In short – the ICO has concluded that legitimate interests can be a lawful basis for this activity, but only where the AI developer has taken their legal obligations seriously and, in particular, where the three-part legitimate interests test is satisfied. In relation to this test, the ICO notes:[9]

  1. Legitimate interest.  Although there are many potential downstream use cases for a model, GenAI developers need to frame the legitimate interest in a “specific, rather than an open-ended way.” Such legitimate interest could be, for example, a business interest in developing a model and deploying it for commercial gain.
  2. Necessity.  The ICO acknowledges that, at present, most GenAI training is only possible using the volume of data obtained though large-scale web scraping – and so it is arguable that web-scraping is necessary to achieve the intended purpose set out above.
  3. Balancing test.  To be able to rely on legitimate interests, the GDPR requires organizations to demonstrate they have considered the impact of their processing on the individuals and ensure that their interests outweigh the interests of individuals. The ICO categorises the collection of data through web-scraping as an “invisible processing” activity – which, in turn, is classified as high risk under ICO guidance and would require GenAI developers to conduct a data protection impact assessment prior to conducting this activity.[10] The ICO’s concern here specifically relates to the upstream and downstream harms that could be caused to individuals whose personal data are processed. Such upstream risks and harms might arise because individuals may lose control over their personal data (as they are not informed of the processing of their data for GenAI purposes at the time of collection of their data). Downstream risks and harms might arise, for example, where a model generates inaccurate information about a person that results in distress or reputational harm.

Further, the ICO considers the different ways in which GenAI models may be brought to the market, and suggests mitigations for related risks and harms that may be caused to individuals. For example, where a GenAI model is provided to third parties via an API, the ICO acknowledges that the third party does not have as much control over the underlying data, and so the developer should seek to ensure the third party’s deployment is in line with the legitimate interest identified by the developer at the training phase (e.g., through use of output filters).

In general, the ICO recommends, for all forms of deployment, that GenAI developers implement necessary technical and organisational controls over that specific deployment (e.g., limiting queries that are likely to result in risks or harms to individuals).
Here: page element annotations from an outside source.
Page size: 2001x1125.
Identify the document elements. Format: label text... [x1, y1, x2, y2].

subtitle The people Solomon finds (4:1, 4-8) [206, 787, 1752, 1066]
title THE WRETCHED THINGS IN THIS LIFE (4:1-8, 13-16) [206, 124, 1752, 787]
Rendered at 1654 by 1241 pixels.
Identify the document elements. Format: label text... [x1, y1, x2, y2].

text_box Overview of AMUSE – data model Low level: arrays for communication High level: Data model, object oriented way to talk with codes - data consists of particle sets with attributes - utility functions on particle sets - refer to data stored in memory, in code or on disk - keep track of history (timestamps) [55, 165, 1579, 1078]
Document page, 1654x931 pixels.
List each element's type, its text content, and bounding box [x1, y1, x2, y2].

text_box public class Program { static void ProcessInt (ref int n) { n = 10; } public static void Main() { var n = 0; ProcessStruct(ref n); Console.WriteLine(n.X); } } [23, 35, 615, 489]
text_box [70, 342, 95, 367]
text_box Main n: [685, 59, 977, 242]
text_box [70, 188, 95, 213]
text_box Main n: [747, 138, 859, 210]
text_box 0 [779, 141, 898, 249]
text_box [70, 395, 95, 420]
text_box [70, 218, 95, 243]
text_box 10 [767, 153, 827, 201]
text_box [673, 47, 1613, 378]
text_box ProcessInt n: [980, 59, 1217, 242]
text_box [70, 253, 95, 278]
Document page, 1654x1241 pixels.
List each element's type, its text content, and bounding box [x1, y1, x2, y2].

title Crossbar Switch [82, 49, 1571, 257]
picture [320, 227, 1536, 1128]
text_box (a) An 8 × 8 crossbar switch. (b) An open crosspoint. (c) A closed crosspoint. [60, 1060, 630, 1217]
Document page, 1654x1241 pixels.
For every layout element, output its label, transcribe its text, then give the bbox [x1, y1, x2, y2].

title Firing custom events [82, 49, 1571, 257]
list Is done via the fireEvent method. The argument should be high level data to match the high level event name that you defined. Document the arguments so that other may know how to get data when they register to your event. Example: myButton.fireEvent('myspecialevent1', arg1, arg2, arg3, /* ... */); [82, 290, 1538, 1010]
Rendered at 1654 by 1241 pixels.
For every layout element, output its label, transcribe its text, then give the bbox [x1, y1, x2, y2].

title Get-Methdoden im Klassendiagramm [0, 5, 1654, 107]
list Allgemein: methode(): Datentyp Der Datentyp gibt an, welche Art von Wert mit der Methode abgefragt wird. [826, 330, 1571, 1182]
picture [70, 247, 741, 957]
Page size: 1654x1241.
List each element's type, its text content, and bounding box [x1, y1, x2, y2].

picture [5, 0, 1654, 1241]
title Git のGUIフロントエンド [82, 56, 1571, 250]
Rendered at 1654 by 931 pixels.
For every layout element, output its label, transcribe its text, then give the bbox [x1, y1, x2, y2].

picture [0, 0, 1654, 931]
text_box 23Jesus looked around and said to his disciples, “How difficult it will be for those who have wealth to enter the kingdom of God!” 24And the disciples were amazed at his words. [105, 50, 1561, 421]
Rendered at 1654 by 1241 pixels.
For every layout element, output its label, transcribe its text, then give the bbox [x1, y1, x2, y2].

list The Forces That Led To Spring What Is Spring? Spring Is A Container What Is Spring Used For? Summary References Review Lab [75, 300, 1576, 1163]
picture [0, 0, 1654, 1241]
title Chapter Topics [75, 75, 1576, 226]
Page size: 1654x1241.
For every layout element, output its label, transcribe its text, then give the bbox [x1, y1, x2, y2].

Finally, the ICO notes that contractual controls could be implemented by GenAI developers to help mitigate certain risks, such as a third party’s unrestricted use of the model.

What’s Next?

The ICO has stated that it expects to publish several chapters over the coming months, outlining its “emerging thinking on how [it] interprets specific requirements of UK GDPR and … the DPA 2018” in relation to the development and use of GenAI.

In the meantime, GenAI developers and downstream deployers of GenAI models should consider whether to respond to this first consultation and set out their views for the ICO to take into consideration.

[1] The UK’s data protection authority.

[2] See ICO consultation series on generative AI and data protection (15 January 2024).

[3] See ICO Generative AI first call for evidence (15 January 2024).

[4] Personal data is any data that relates to an identified or identifiable individual and may include names, contact details, personality traits, social media posts, visual and audio data.

[5] See Our work on Artificial Intelligence, in particular, the ICO’s thought pieces.

[6] Article 5(1)(a) UK GDPR.

[7] Article 83(5) UK GDPR.

[8] See ICO guidance on the lawfulness principle

[9] See ICO Generative AI first call for evidence (15 January 2024).

[10] See Examples of processing “likely to result in high risk”. This DPIA requirement is consistent with the approach that other EU data protection authorities have taken to date in relation to GenAI models.